Explaining Clemson’s “Weak Schedule”

Clemson Has An Easy Schedule

This is the mantra thrown out every single day regarding Clemson and the 2019 season. Clemson plays in a terrible conference. Clemson has a cakewalk to the College Football Playoffs. Clemson doesn’t belong in the top 4. How many Clemson fans are getting sick and tired of this kind of rhetoric; literally, thousands. As has been mentioned before, Clemson coach Dabo Swinney can not recruit for the rest of the ACC. He can not coach the rest of the ACC. He can not run every football program in the ACC. He can not make the rest of the ACC Clemson. The ACC in recent years has brought in new head coaches at Virginia, Virginia Tech, Miami, North Carolina, Louisville, Florida State, Georgia Tech, and held serve at Syracuse, NC State, Duke, Pittsburgh and Wake Forest. The turnover of coaches is one thing, the turnover of players is another. Clemson is simply the only the school in the ACC that reloads talent year after year after year. Recruiting is the name of the game, and Clemson is the best in the ACC at it.

How can the ACC change the perception that the conference is horrible? It isn’t an overnight fix. Bringing the coaches in is one thing. The top 5 recruiting classes in the ACC over the last 3 years have gone to Clemson, Florida State, Miami, Virginia Tech, and North Carolina.

The rest of the ACC are basically getting the leftovers. That’s a hard pill to swallow but it is true. In the state of North Carolina, there are three ACC schools battling to keep top prospects in state. Numerous top schools are dipping into North Carolina and taking top players. Todd Gurley left for Georgia. Clemson routinely gets great players out of North Carolina. Louisville competes against the SEC yearly for recruits in-state, Clemson has received a commitment from one of the best players in Kentucky, if not THE best. Miami and Florida State battle the entire SEC as well as Clemson in the state of Florida. Pittsburgh battles the Big 10 and Penn State every year for the top talent in Pennsylvania. Georgia Tech is going through an offense change and a new coach, finally doing away with Paul Johnson and the triple option. Recruiting is key to any program and this conference, outside of Clemson, Miami and Florida are constantly trying to find those 5-10 players than can make a difference. This isn’t an excuse, it’s a fact.

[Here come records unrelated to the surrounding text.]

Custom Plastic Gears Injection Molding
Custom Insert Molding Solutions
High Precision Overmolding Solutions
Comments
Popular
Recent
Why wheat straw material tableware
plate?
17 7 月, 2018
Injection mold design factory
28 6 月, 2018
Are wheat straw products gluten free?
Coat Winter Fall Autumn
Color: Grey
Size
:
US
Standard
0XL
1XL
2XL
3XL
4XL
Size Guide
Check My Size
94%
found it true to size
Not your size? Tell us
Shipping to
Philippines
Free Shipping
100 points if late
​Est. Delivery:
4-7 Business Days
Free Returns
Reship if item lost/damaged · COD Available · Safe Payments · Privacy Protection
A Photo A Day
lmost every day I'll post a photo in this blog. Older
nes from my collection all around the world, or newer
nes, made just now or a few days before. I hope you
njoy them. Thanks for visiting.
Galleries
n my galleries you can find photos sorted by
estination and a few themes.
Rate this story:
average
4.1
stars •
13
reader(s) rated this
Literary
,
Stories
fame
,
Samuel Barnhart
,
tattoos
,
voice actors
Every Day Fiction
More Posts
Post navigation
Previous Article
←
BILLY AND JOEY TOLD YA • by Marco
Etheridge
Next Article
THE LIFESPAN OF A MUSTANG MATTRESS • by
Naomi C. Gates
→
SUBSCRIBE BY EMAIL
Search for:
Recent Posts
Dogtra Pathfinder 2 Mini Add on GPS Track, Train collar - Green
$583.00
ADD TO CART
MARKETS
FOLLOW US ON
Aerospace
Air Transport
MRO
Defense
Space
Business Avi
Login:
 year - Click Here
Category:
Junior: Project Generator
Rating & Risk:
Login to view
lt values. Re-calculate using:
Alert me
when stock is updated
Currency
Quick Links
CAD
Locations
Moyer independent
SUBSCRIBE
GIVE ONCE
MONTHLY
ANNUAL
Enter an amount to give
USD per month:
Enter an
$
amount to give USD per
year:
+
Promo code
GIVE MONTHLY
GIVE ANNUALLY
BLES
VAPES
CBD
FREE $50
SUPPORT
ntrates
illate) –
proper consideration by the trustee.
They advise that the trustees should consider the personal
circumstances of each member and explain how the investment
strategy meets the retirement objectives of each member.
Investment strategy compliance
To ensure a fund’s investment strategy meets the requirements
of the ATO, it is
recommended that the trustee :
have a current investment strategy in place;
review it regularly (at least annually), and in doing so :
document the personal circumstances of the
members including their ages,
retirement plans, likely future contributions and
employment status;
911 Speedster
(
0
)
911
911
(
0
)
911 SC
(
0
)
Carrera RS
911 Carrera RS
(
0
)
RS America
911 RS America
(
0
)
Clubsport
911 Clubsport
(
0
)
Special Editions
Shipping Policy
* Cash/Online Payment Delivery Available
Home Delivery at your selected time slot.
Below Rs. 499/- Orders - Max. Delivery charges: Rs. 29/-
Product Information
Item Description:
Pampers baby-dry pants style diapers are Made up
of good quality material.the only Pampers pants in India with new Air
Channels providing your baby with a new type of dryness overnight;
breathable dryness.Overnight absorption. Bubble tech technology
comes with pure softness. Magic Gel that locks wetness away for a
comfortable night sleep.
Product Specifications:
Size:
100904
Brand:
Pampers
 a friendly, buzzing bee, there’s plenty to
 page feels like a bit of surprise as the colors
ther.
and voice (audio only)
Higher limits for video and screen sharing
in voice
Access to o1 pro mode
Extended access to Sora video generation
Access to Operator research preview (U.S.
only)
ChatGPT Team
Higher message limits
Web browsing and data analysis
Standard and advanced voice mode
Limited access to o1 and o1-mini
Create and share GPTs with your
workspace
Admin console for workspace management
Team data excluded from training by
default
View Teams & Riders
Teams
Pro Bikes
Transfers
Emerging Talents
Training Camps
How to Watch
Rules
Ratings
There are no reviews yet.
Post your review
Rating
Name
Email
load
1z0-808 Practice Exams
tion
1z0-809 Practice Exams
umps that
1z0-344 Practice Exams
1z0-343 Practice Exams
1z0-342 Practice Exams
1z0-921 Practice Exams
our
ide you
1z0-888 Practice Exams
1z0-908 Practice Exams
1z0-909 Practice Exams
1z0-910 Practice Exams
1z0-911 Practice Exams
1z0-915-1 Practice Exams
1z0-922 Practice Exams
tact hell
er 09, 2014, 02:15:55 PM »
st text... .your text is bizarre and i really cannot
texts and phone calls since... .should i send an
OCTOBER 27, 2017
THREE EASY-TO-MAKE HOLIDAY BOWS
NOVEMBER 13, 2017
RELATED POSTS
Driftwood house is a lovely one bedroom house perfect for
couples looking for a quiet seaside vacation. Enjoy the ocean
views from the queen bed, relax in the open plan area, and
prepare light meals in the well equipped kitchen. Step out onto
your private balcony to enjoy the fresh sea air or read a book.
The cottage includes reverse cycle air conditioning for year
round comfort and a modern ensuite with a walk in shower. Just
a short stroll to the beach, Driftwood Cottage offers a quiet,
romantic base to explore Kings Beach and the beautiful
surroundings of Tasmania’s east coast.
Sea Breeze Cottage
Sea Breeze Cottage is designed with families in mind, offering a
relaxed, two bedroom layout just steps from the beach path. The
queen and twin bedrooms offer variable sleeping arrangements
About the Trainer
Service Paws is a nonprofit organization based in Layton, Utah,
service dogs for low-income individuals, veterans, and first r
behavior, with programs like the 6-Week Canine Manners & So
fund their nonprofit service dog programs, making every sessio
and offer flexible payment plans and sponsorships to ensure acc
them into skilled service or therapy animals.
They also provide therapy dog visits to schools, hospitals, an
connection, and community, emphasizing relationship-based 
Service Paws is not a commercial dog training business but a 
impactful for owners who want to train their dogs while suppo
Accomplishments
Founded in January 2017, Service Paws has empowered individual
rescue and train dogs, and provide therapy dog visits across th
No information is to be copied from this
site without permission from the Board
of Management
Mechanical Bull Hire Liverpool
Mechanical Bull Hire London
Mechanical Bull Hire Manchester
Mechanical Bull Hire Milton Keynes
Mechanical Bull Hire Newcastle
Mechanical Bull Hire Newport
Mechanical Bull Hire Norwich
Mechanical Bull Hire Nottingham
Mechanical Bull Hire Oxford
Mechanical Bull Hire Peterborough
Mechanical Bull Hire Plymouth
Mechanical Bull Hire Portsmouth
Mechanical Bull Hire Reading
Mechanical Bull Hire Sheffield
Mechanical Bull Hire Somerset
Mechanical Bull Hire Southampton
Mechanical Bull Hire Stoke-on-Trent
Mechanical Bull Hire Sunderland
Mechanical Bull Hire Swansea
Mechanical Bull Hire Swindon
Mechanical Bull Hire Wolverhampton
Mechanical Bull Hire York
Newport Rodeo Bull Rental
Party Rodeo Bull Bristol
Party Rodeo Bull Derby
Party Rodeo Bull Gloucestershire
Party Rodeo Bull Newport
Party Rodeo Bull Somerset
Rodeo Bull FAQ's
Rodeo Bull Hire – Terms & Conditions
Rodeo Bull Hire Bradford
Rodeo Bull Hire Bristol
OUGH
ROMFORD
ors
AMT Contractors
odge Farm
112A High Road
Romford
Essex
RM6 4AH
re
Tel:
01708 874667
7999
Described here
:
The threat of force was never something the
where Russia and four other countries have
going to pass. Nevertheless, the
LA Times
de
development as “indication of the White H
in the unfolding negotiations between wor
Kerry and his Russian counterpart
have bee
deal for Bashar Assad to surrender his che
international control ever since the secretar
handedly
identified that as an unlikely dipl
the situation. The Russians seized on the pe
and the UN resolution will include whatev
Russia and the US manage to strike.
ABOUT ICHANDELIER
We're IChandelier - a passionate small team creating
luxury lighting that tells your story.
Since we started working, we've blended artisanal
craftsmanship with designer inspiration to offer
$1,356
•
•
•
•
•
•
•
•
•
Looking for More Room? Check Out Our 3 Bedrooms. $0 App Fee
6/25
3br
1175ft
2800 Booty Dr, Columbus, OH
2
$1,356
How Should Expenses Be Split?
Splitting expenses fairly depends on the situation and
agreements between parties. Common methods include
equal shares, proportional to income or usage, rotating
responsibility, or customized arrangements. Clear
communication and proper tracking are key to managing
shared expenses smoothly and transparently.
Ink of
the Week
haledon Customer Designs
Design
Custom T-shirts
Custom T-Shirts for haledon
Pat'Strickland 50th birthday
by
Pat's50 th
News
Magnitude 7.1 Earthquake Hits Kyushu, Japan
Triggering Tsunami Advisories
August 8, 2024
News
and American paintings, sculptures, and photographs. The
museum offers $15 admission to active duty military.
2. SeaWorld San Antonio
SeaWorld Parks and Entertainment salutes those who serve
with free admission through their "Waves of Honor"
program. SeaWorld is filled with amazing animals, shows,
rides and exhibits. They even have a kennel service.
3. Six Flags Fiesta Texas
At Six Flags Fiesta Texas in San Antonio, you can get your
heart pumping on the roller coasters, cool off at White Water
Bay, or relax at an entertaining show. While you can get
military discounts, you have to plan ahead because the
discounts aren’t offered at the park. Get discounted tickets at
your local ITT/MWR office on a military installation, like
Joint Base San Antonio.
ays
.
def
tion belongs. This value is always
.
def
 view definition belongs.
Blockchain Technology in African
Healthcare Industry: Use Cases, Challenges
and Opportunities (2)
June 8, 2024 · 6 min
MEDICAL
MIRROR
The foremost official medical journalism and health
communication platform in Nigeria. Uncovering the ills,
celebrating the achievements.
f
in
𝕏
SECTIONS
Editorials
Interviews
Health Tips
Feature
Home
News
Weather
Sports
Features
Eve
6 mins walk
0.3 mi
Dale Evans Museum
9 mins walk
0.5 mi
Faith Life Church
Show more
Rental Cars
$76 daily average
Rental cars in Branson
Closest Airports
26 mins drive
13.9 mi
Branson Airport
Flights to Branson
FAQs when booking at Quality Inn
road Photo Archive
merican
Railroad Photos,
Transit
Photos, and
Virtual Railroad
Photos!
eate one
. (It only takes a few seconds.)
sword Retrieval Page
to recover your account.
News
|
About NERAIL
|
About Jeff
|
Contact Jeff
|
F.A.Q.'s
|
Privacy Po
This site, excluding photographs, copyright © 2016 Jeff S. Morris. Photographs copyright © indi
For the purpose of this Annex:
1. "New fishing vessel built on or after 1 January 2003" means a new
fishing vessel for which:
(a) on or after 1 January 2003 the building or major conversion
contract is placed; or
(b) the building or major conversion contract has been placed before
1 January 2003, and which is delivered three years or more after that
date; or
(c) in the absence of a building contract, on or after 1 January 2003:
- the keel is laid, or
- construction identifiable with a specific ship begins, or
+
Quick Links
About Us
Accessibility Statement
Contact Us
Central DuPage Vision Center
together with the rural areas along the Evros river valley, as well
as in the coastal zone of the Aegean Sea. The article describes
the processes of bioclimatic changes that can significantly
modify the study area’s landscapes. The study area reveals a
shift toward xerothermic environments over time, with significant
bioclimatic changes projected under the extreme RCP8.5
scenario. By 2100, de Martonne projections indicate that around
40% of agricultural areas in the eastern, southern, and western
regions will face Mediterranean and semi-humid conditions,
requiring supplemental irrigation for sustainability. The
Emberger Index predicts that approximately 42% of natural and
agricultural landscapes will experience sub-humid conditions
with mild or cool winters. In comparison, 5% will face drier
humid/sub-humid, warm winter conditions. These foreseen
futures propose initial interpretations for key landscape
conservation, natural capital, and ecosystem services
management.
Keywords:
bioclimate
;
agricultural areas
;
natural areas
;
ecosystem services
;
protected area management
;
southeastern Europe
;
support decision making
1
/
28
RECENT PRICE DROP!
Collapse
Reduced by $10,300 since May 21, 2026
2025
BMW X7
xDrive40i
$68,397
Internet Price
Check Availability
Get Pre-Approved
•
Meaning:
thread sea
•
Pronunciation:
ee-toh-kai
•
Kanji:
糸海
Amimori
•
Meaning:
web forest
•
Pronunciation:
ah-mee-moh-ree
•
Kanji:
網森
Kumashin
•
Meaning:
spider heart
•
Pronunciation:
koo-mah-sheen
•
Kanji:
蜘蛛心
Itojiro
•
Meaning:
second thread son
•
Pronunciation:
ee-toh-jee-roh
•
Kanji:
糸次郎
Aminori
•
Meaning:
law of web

An important change that MUST be made is scheduling. Clemson schedules two SEC schools, one state FCS and one Group of 5 school every year. That has been the blueprint for the Clemson scheduling forever. The deal with Notre Dame has them scheduling 5 ACC school games every year. This year, Notre Dame played, and beat, Louisville, Virginia, Virginia Tech, and Duke, and will play Boston College later in the year. This gives these schools a quality opponent. Pittsburgh lost by 7 at Penn State. Duke got rolled by Alabama. Miami lost to a highly ranked Florida team by 4.

The point is, the ACC teams outside of Clemson are not beating the good out of conference schools when they play them. They need to stop scheduling buttercup non-conference teams and take their lumps against the better power 5 teams. The ACC is by far not the best football conference of the Power 5 schools. Clemson is clearly carrying the conference from a national perspective. On the downside, because the rest of the ACC is not pulling it’s weight, it drags down Clemson’s legitimacy almost to the point of being left out of the college football playoffs because of a perceived “hot garbage schedule”. The only thing Clemson can do is to keep doing what they are doing, dominate who they play on game day, and let the chips fall where they may. For Clemson, the best is yet to come. For the rest of the ACC, it’s time for them to start coming to the party.